What the task requires | Every line containing "vehicle" should be copied out. Go through the entries and find them.
━━ Data for review
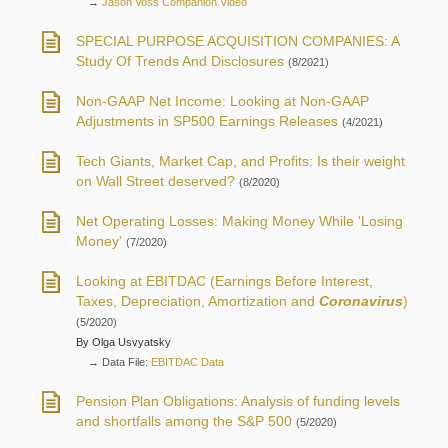
→
Jason Voss Companion Video
SPECIAL PURPOSE ACQUISITION COMPANIES: A
Study Of Trends And Disclosures
(8/2021)
Non-GAAP Net Income: Looking at Non-GAAP
Adjustments in SP500 Earnings Releases
(4/2021)
Tech Giants, Market Cap, and Profits: Is their weight
on Wall Street deserved?
(8/2020)
Net Operating Losses: Making Money While 'Losing
Money'
(7/2020)
Looking at EBITDAC (Earnings Before Interest,
Taxes, Depreciation, Amortization and
Coronavirus
)
(5/2020)
By Olga Usvyatsky
→ Data File:
EBITDAC Data
Pension Plan Obligations: Analysis of funding levels
and shortfalls among the S&P 500
(5/2020)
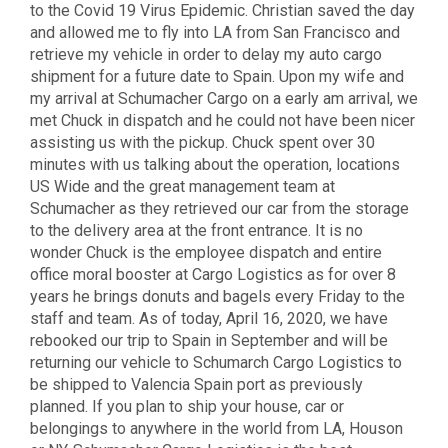
to the Covid 19 Virus Epidemic. Christian saved the day
and allowed me to fly into LA from San Francisco and
retrieve my vehicle in order to delay my auto cargo
shipment for a future date to Spain. Upon my wife and
my arrival at Schumacher Cargo on a early am arrival, we
met Chuck in dispatch and he could not have been nicer
assisting us with the pickup. Chuck spent over 30
minutes with us talking about the operation, locations
US Wide and the great management team at
Schumacher as they retrieved our car from the storage
to the delivery area at the front entrance. It is no
wonder Chuck is the employee dispatch and entire
office moral booster at Cargo Logistics as for over 8
years he brings donuts and bagels every Friday to the
staff and team. As of today, April 16, 2020, we have
rebooked our trip to Spain in September and will be
returning our vehicle to Schumarch Cargo Logistics to
be shipped to Valencia Spain port as previously
planned. If you plan to ship your house, car or
belongings to anywhere in the world from LA, Houson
━━━━
Exercise response |
retrieve my vehicle in order to delay my auto cargo
returning our vehicle to Schumarch Cargo Logistics to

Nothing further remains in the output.